Thursday, 10 September 2015

The Libertine, Worthing

It's been a long time since I posted anything and there are a number of reasons behind that.  The main one is work related which I can't go into but the whole situation is totally depressing.  On a more positive note there has also been a holiday to New England which I will write about shortly.  That was one big hop fest!!

This week I ventured over to Worthing again because it has a new craft beer bar that I wanted to check out.  My thoughts regarding the best pubs in Worthing which I posted about earlier this year (click here to read that) have not been changed by this visit.
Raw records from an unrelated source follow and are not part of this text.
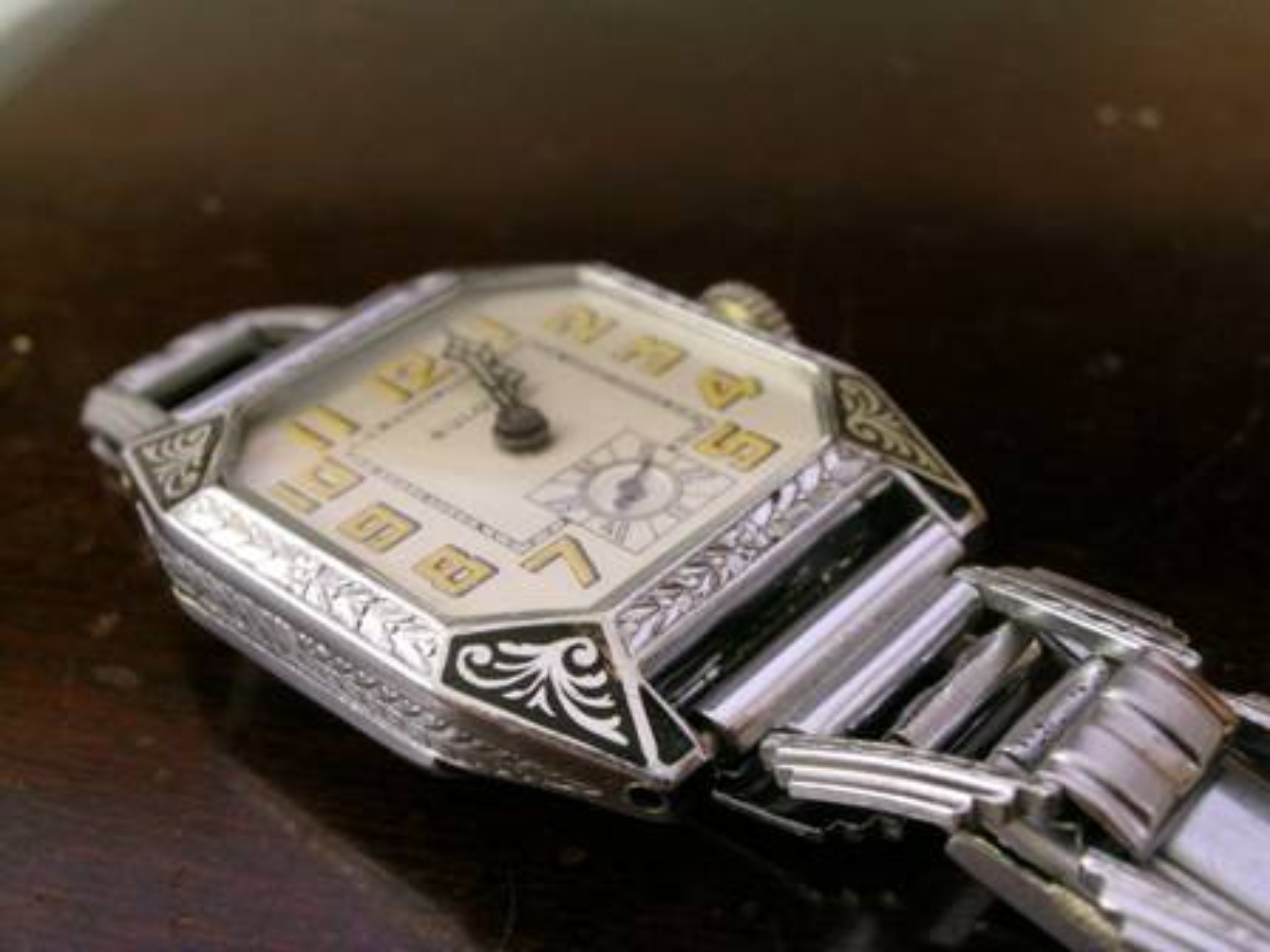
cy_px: 476
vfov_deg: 29.1
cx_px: 635
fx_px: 1834
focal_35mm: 50
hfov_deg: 38.2
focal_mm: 10.3
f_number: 6.1
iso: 200
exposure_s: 1/2.7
The guy behind the wonderful Wandering Goose, reviewed in the aforementioned post, is also behind this new bar.  He is obviously aiming it at a totally different clientele.
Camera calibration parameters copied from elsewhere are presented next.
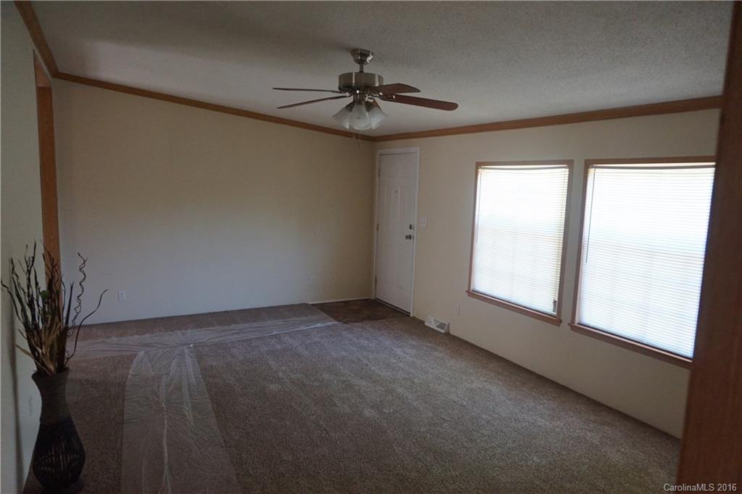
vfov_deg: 53.1
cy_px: 247
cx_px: 371
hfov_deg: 73.8
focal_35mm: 24
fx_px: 494
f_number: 4
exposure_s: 1/160
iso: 1600
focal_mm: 16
The Libertine is located more centrally in Portland Street about half a mile from the seafront.  This makes it more convenient for the train station but in future I will take the longer walk to the Wandering Goose.  The bar is cavernous with lots of floor space and presumably there will be music nights to take advantage of this.  There are large chunky wooden tables, large chunky wooden benches and plenty of wood on the walls, floors and ceilings too.  Generally it has a modern and appealing look.  Each table has a gin menu listing 40+ gins.  Each table also has a candle to compensate for the low lighting although there is plenty of natural light from the large windows before the sun sets.    
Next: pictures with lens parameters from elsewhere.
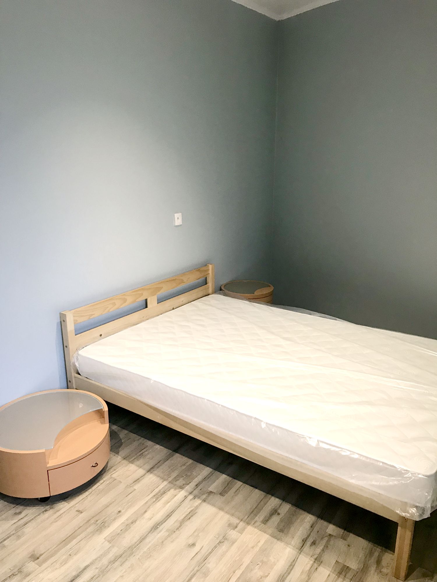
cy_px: 291
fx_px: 471
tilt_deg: -14.8
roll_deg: +1.0
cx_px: 218
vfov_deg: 63.4
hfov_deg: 49.7
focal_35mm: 28
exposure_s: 1/25
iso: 32
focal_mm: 3.99
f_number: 1.8
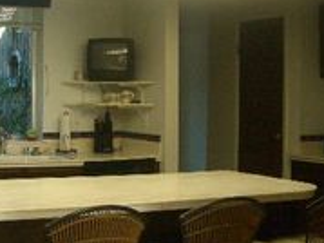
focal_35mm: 72
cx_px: 31
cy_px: 67
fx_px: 673
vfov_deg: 20.3
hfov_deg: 26.1
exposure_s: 1/80
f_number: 2.6
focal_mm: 5.8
What I was interested in was the beer list of course.  The Wandering Goose has a great selection of craft keg beers as well as a couple of craft real ales on handpump.  Here there are no handpumps and the craft keg selection could have come right out of the Wandering Goose.  I had a superb Old Ford Export Stout from Redchurch, a not so impressive session IPA from Bear Hug and a decent Easy IPA from Flying Dog.  Most of the beers available were from London brewers.  Meantime, Camden, London Fields, Portobello were all in evidence which is OK.  From further afield, Thornbridge Jaipur was also available.  If I had gone to the Wandering Goose I may well have seen the exact same selection though.  Therefore it all comes down to the type of bar a person prefers.  My guess is that anyone who enjoys the small cosy intimate nature of the Wandering Goose will not be swapping that for the Libertine.  The Libertine will attract a younger person and may therefore not get the same crowd looking for craft beers.  
I left The Libertine thinking that while it is an interesting addition to the Worthing scene it will not be a place I will rush to visit again.  Don't get me wrong.  There's nothing I particularly disliked about this place.  The piped music was definitely to my taste and so was the beer.  It was quiet though and when it is full of younger people downing gin I think it would resemble my idea of hell.  However, if it gets the younger clientele trying and enjoying craft beer then that can only be a good thing.  How many of them will want to savour a 7.5% export stout in preference to gin or one of their lagers though is questionable.  It will be interesting to see if their beer range changes over time and away from the sort of offerings you get at the Wandering Goose.
After The Libertine there was still time to visit the Brooksteed Alehouse of course where I felt much more at home.  Nick and Paula were recovering from their first birthday celebrations.  They had a fabulous selection of 8 ales on over the weekend and there was still some left.  The Hastings Breakfast Porter was OK without hitting the heights of some of their other beers.  The Gyle 59 Pale and Bitter was as good as you would expect from this excellent Dorset brewer.  Overall it was a very pleasant evening.